In a subsequent interview with TV2, Dybvad Bek described it as “going one step further” toward creating a reception center.
“I'm not saying that this solves everything. But it is a step on the way to fulfilling the ambition, which ensures that we get a reception center built. In relation to the negotiations we are having, this helps to give us new opportunities, as we are permanently present in the country,” he added.
Under a contested law passed last year, Denmark allows refugees arriving in the country to be moved to asylum centers in a partner nation. The Rwanda plan has since become a major prestige project for the Social Democrat government. According to the plan, Denmark will be able to send asylum seekers to Rwanda where their applications will be handled, instead of housing them on its own soil.
The plan has been mired in controversy both at home and abroad, with critics arguing that the “inhumane” initiative violated the European Convention on Human Rights and EU law.
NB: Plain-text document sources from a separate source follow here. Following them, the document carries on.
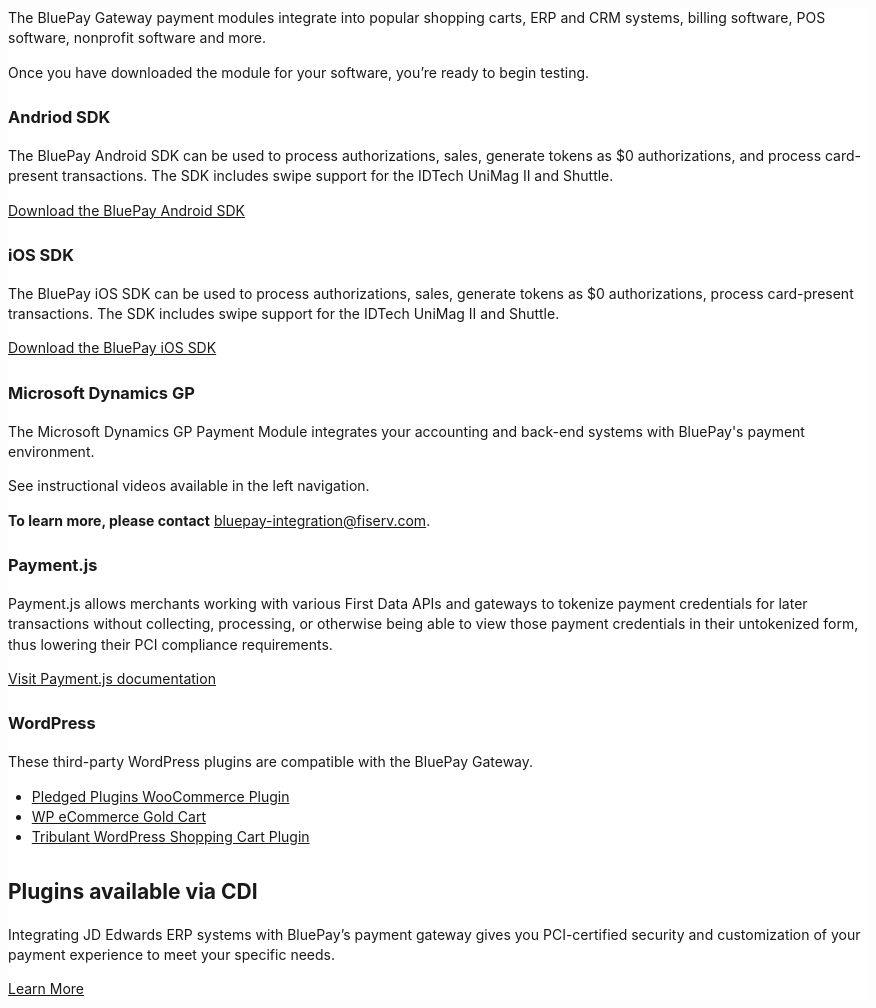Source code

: The BluePay Gateway payment modules integrate into popular shopping carts, ERP and CRM systems, billing software, POS software, nonprofit software and more.

Once you have downloaded the module for your software, you’re ready to begin testing.

### Andriod SDK

The BluePay Android SDK can be used to process authorizations, sales, generate tokens as $0 authorizations, and process card-present transactions. The SDK includes swipe support for the IDTech UniMag II and Shuttle.

[Download the BluePay Android SDK](https://github.com/jslingerland/BluePay-Android-SDK)

### iOS SDK

The BluePay iOS SDK can be used to process authorizations, sales, generate tokens as $0 authorizations, process card-present transactions. The SDK includes swipe support for the IDTech UniMag II and Shuttle.

[Download the BluePay iOS SDK](https://github.com/jslingerland/BluePay-iOS-SDK)

### Microsoft Dynamics GP

The Microsoft Dynamics GP Payment Module integrates your accounting and back-end systems with BluePay's payment environment.

See instructional videos available in the left navigation.

**To learn more, please contact** bluepay-integration@fiserv.com. 

### Payment.js

Payment.js allows merchants working with various First Data APIs and gateways to tokenize payment credentials for later transactions without collecting, processing, or otherwise being able to view those payment credentials in their untokenized form, thus lowering their PCI compliance requirements. 

[Visit Payment.js documentation](https://docs.paymentjs.firstdata.com/)

### WordPress

These third-party WordPress plugins are compatible with the BluePay Gateway. 

- [Pledged Plugins WooCommerce Plugin](https://pledgedplugins.com/products/bluepay-payment-gateway-woocommerce/)
- [WP eCommerce Gold Cart](https://wpecommerce.org/news/gold-cart-api-key-requests-issue/)
- [Tribulant WordPress Shopping Cart Plugin](https://tribulant.com/plugins/view/10/wordpress-shopping-cart-plugin)

## **Plugins available via CDI**



Integrating JD Edwards ERP systems with BluePay’s payment gateway gives you PCI-certified security and customization of your payment experience to meet your specific needs.

[Learn More](https://www.cditechnology.com/payments/integrated-payments-jd-edwards/)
Denmark, however, is not fully bound by EU law due of a series of special opt-out clauses pertaining to its membership in the bloc.
Nevertheless, the government's sidekicks, the Social Liberals, stated that they cannot accept the Rwanda scheme, instead proposing a joint EU reception center as an alternative to the perilous journey across the Mediterranean.
Similar plans to send asylum seekers for processing in Rwanda as part of a tougher immigration scheme have been voiced in the UK, prompting condemnation from human rights groups and opposition politicians, as well as accusations of “unethical” behavior.